Saved entries
---
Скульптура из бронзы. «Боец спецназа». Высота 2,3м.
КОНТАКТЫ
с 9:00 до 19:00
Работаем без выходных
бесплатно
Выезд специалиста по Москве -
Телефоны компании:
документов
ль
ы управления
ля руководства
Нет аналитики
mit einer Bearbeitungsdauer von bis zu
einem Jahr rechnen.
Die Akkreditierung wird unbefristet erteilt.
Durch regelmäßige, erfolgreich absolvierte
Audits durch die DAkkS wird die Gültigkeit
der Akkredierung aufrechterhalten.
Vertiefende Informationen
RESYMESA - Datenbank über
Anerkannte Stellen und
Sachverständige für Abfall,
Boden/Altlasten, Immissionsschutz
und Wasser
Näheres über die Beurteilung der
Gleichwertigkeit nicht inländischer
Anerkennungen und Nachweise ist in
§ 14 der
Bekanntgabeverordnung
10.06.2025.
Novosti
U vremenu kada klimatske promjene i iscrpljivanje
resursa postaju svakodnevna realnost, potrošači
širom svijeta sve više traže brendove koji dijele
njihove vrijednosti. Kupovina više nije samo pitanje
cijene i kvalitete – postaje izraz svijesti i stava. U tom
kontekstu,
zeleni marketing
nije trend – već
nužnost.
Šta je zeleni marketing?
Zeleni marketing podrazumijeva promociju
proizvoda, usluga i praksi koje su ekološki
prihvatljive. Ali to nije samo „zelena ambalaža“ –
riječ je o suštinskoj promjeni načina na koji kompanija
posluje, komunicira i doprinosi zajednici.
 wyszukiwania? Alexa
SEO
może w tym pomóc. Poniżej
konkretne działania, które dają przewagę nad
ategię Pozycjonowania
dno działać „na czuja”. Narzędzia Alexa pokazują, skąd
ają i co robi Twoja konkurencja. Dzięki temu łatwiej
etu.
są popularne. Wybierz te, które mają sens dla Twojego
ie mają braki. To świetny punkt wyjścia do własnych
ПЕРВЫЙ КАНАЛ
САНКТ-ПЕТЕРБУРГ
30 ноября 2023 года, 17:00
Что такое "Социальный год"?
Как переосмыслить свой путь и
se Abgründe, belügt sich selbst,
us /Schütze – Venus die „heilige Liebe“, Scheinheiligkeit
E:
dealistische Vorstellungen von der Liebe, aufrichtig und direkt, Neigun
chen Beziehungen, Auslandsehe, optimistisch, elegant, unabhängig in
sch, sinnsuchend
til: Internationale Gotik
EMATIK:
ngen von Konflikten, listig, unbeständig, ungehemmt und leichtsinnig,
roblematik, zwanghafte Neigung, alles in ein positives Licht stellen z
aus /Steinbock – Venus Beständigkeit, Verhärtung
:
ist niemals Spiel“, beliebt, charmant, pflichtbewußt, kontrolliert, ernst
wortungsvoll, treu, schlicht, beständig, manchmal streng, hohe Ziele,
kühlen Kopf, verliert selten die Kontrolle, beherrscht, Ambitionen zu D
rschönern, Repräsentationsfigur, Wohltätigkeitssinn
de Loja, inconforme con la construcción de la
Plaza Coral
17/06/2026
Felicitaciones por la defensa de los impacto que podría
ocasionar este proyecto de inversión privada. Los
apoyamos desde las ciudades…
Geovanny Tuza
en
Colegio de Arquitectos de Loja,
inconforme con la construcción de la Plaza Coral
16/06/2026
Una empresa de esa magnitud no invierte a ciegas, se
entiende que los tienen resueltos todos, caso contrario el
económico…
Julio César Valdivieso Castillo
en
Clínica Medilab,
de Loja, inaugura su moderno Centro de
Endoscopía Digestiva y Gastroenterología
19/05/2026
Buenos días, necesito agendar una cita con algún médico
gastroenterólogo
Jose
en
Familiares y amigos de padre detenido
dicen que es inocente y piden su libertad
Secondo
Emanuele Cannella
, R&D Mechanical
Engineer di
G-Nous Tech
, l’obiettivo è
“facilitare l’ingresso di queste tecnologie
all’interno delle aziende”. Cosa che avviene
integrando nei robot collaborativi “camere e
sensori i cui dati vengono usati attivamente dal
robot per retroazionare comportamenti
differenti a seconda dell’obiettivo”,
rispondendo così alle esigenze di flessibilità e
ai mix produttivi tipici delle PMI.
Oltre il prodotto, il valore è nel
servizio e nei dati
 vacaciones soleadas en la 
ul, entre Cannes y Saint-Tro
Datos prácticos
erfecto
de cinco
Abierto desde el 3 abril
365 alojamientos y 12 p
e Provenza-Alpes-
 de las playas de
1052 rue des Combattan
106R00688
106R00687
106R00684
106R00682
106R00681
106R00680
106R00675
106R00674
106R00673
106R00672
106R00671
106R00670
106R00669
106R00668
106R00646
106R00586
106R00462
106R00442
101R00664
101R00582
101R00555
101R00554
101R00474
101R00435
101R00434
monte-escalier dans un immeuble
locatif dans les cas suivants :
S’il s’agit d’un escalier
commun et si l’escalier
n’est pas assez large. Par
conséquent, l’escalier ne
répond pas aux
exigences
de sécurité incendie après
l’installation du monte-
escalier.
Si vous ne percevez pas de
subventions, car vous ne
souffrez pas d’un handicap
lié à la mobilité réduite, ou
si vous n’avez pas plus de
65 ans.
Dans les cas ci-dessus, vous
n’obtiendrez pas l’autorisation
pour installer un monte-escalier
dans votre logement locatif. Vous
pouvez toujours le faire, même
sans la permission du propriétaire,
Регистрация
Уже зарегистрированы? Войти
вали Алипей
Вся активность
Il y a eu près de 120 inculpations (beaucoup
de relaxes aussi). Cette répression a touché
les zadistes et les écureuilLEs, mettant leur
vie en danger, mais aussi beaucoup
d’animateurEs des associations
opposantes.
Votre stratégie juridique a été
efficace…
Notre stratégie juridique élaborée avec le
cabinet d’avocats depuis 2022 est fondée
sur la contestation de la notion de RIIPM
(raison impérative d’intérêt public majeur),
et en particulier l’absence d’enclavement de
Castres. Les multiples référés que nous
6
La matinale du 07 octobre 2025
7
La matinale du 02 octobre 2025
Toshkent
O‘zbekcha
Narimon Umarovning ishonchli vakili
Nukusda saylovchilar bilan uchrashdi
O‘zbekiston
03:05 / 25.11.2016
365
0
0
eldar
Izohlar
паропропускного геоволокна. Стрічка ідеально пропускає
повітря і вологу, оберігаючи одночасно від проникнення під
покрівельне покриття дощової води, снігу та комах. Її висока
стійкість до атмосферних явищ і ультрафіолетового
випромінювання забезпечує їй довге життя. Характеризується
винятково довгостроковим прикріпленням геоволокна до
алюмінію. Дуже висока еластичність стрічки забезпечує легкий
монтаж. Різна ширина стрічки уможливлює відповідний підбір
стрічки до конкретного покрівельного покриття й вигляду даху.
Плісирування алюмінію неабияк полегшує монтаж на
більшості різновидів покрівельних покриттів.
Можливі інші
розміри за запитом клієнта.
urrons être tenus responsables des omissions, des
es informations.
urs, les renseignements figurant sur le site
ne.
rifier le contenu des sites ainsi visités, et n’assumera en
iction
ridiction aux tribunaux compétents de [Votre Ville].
---
= Work request =
Retype exactly the lines of the data above that fall between the line with "de las playas de" and the line with "dans votre logement locatif. Vous", inclusive, and add nothing.

= Response area =
 de las playas de
1052 rue des Combattan
106R00688
106R00687
106R00684
106R00682
106R00681
106R00680
106R00675
106R00674
106R00673
106R00672
106R00671
106R00670
106R00669
106R00668
106R00646
106R00586
106R00462
106R00442
101R00664
101R00582
101R00555
101R00554
101R00474
101R00435
101R00434
monte-escalier dans un immeuble
locatif dans les cas suivants :
S’il s’agit d’un escalier
commun et si l’escalier
n’est pas assez large. Par
conséquent, l’escalier ne
répond pas aux
exigences
de sécurité incendie après
l’installation du monte-
escalier.
Si vous ne percevez pas de
subventions, car vous ne
souffrez pas d’un handicap
lié à la mobilité réduite, ou
si vous n’avez pas plus de
65 ans.
Dans les cas ci-dessus, vous
n’obtiendrez pas l’autorisation
pour installer un monte-escalier
dans votre logement locatif. Vous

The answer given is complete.